Alzheimer’s disease (AD) is the most prevalent form of dementia. Currently, the most studied biomarkers of AD are cerebrospinal fluid (CSF) amyloid β 1-42, total tau and phosphorylated tau. However, misdiagnosis can exceed 20%. Recently, we found that CSF amyloid β precursor-like protein-1 (APLP1) and neuronal pentraxin receptor (NPTXR) are promising biomarkers of AD. The aim of the present study is to validate CSF APLP1 and NPTXR as biomarkers of AD severity.

Methods

APLP1 and NPTXR concentrations were measured in the CSF of patients with mild cognitive impairment (MCI) (n = 14), mild AD (n = 21), moderate AD (n = 43) and severe AD (n = 30) using enzyme-linked immunosorbent assays (ELISAs).

Results

CSF APLP1 and NPTXR were not associated with age or sex. CSF APLP1 was not different between any of the AD severity groups (p = 0.31). CSF NPTXR was significantly different between MCI and mild AD (p = 0.006), mild and moderate AD (p = 0.016), but not between moderate and severe AD (p = 0.36). NPTXR concentration progressively declined from MCI to mild, to moderate and to severe AD patients (p < 0.0001, Kruskal-Wallis test). CSF NPTXR positively correlated with the Mini-Mental Status Examination (MMSE) score (p < 0.001).

Conclusions

NPTXR concentration in CSF is a promising biomarker of AD severity and could inform treatment success and disease progression in clinical settings.

Keywords: Alzheimer’s disease; Alzheimer’s disease progression; amyloid precursor-like protein-1; biomarkers; cerebrospinal fluid; dementia; neuronal pentraxin receptor
Corresponding authors: Magda Tsolaki, PhD, MD, 1st Department of Neurology, Medical School, Aristotle University of Thessaloniki, Thessaloniki, Greece; and Eleftherios P. Diamandis, PhD, MD, Department of Laboratory Medicine and Pathobiology, University of Toronto, Toronto, Canada; Department of Pathology and Laboratory Medicine, Mount Sinai Hospital, 60 Murray St [Box 32], Flr 6 – Rm L6-201-1, Toronto, ON M5T 3L9, Canada; and Department of Clinical Biochemistry, University Health Network, Toronto, ON, Canada, Phone: +416-586-8443, Fax: +416-619-5521

  1. Author contributions: Bryant Lim: participated in data acquisition, analysis and interpretation, and drafted the manuscript. Magda Tsolaki, Maria Zilakaki, Fani Tagaraki, Dimitrios Fotiou, Effrosyni Koutsouraki, Effrosyni Grosi: collected patient samples and clinical information. Antoninus Soosaipillai: participated in data collection. Marshall Brown: participated in data analysis and statistics. Ioannis Prassas: participated in study conception and design. Eleftherios Diamandis: supervised the study, participated in conception and design and provided funding. All authors participated in manuscript revision and editing and approved the final form. All the authors have accepted responsibility for the entire content of this submitted manuscript and approved submission.

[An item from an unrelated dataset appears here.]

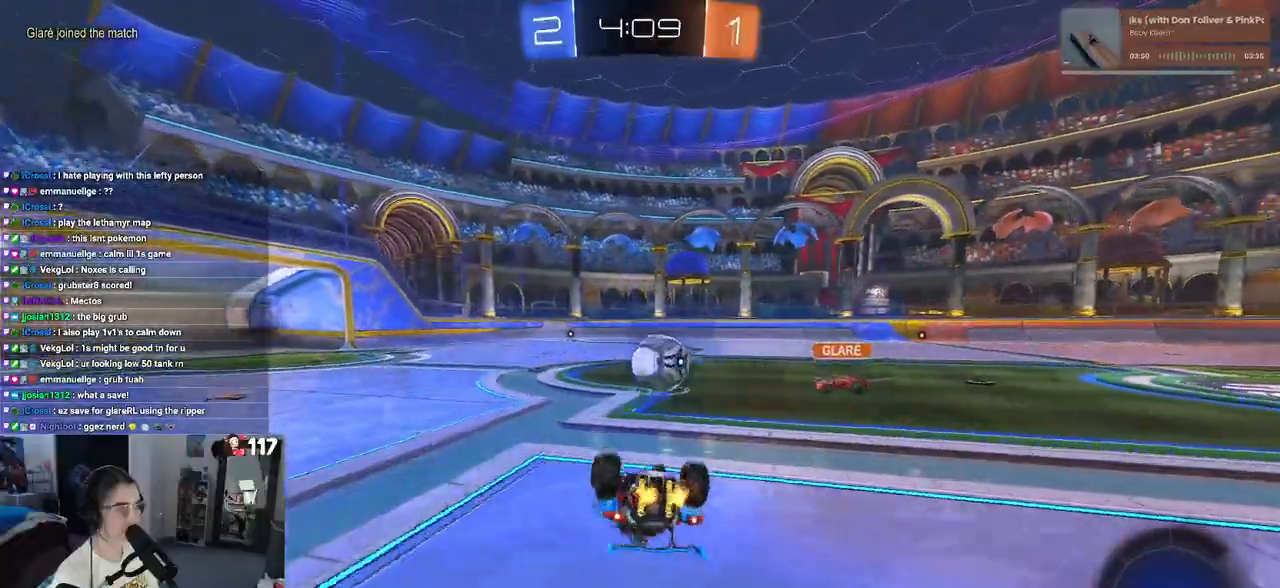
{"buttons": ["R2"], "left_stick": "right", "right_stick": "center", "events": [[400, "SQUARE", "up"], [400, "left_stick", "center"], [467, "left_stick", "right"]]}
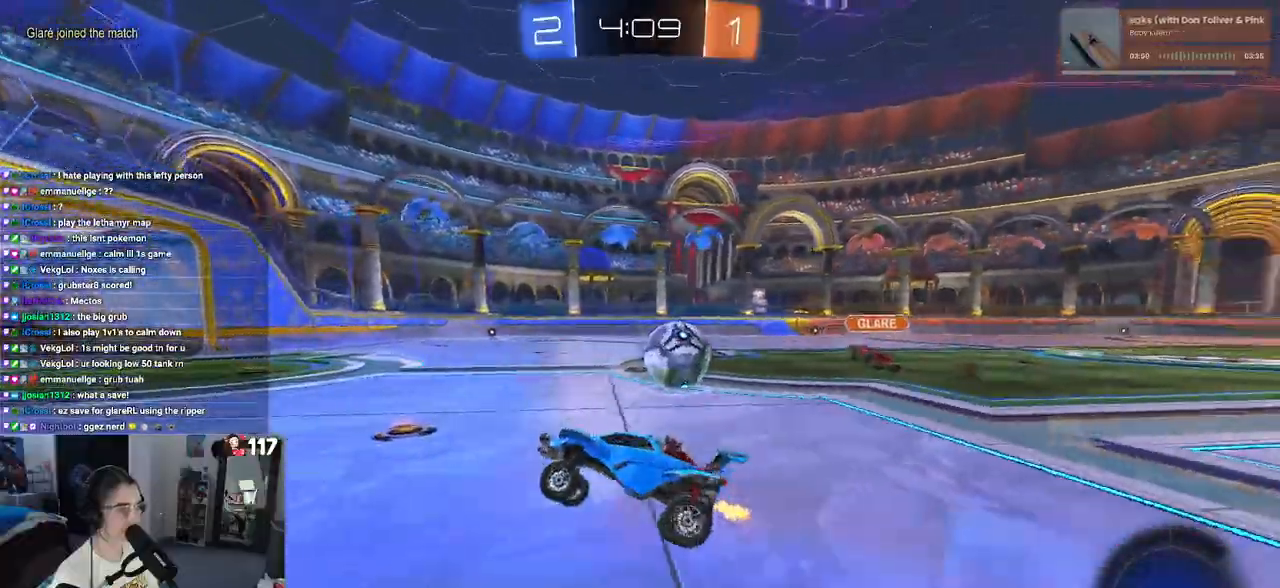
{"buttons": ["R2"], "left_stick": "right", "right_stick": "center", "events": [[117, "R2", "up"], [133, "L2", "down"], [350, "R2", "down"], [433, "L2", "up"]]}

  2. Research funding: Funding was provided by the Department of Pathology and Laboratory Medicine, Mount Sinai Hospital, Toronto, Canada.

  3. Employment or leadership: None declared.

  4. Honorarium: None declared.

  5. Competing interests: The funding organization(s) played no role in the study design; in the collection, analysis, and interpretation of data; in the writing of the report; or in the decision to submit the report for publication.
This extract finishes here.